指示:
「Official record. Item: energy.」を含む行から始めて「Recorded: 64; °C」を含む行で終わるまでの部分を、両端の行も含めて一字一句そのまま出力してください。画像は出力に含めないでください。

処理用データ:
'''

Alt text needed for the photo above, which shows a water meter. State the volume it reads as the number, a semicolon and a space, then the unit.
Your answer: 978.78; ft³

'''
'''

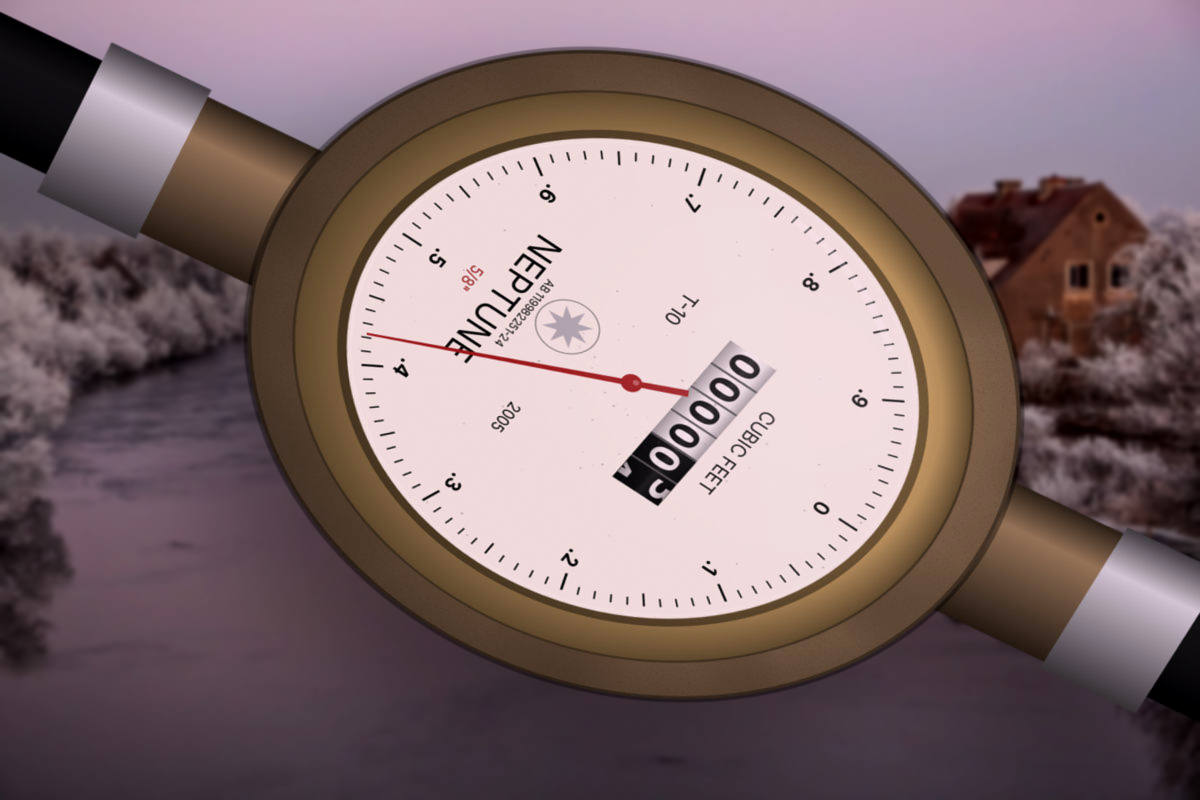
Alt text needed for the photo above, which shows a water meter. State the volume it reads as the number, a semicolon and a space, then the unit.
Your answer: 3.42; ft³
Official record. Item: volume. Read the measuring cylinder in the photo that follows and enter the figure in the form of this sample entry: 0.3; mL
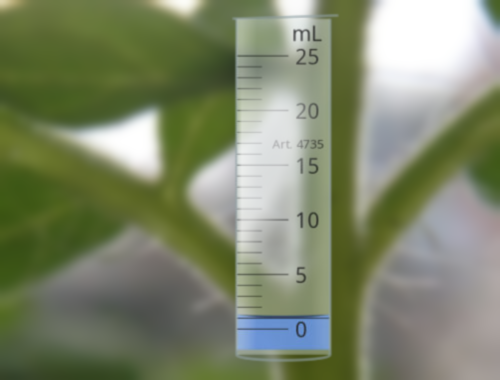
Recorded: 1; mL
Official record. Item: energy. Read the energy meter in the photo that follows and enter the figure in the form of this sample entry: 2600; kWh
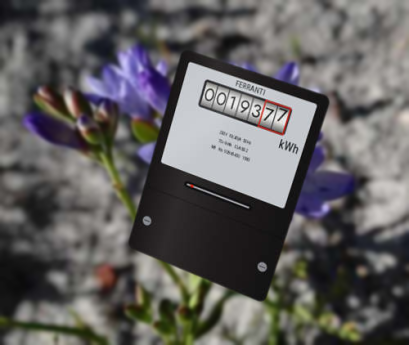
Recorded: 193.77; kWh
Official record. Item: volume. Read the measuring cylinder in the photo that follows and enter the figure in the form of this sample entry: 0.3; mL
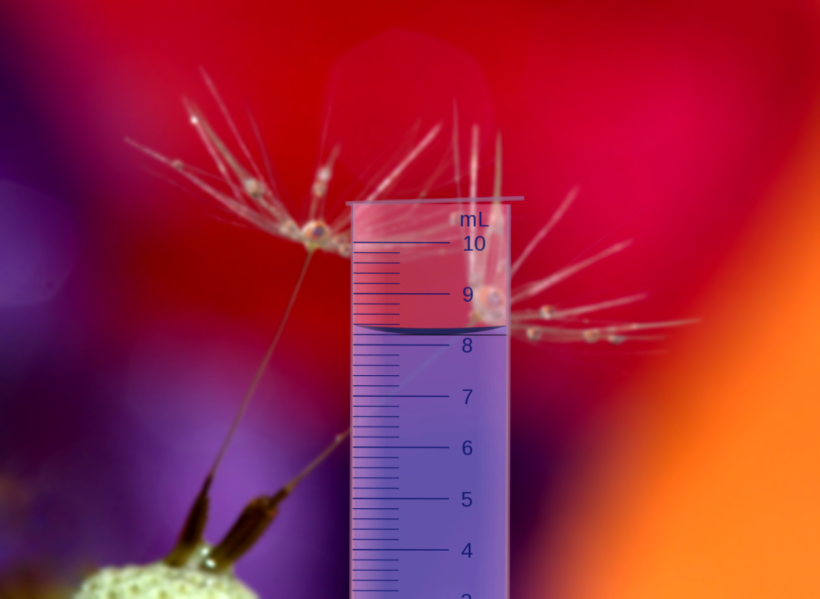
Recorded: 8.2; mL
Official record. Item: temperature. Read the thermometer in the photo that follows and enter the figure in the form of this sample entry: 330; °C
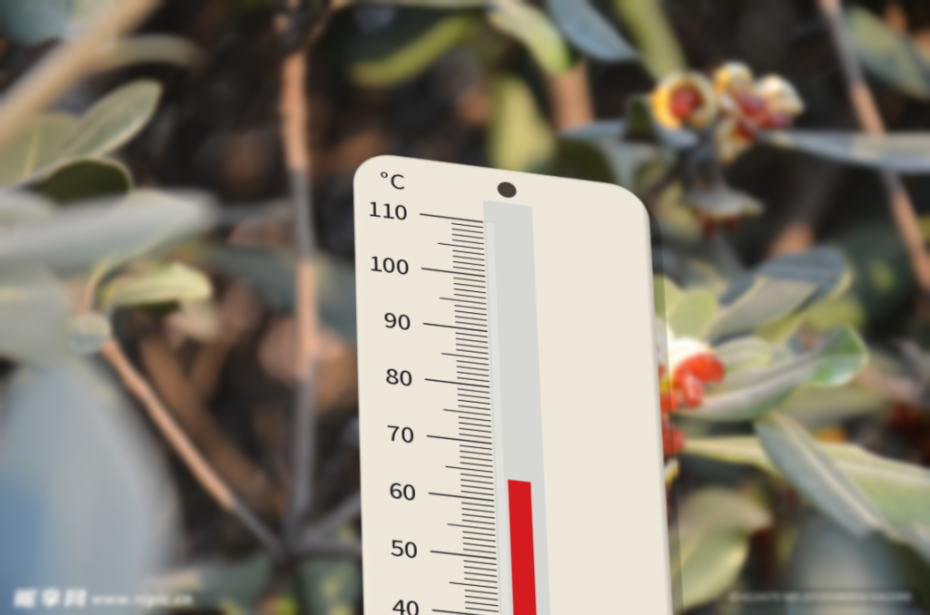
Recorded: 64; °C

'''

解答例:
Official record. Item: energy. Read the energy meter in the photo that follows and enter the figure in the form of this sample entry: 2600; kWh
Recorded: 193.77; kWh
Official record. Item: volume. Read the measuring cylinder in the photo that follows and enter the figure in the form of this sample entry: 0.3; mL
Recorded: 8.2; mL
Official record. Item: temperature. Read the thermometer in the photo that follows and enter the figure in the form of this sample entry: 330; °C
Recorded: 64; °C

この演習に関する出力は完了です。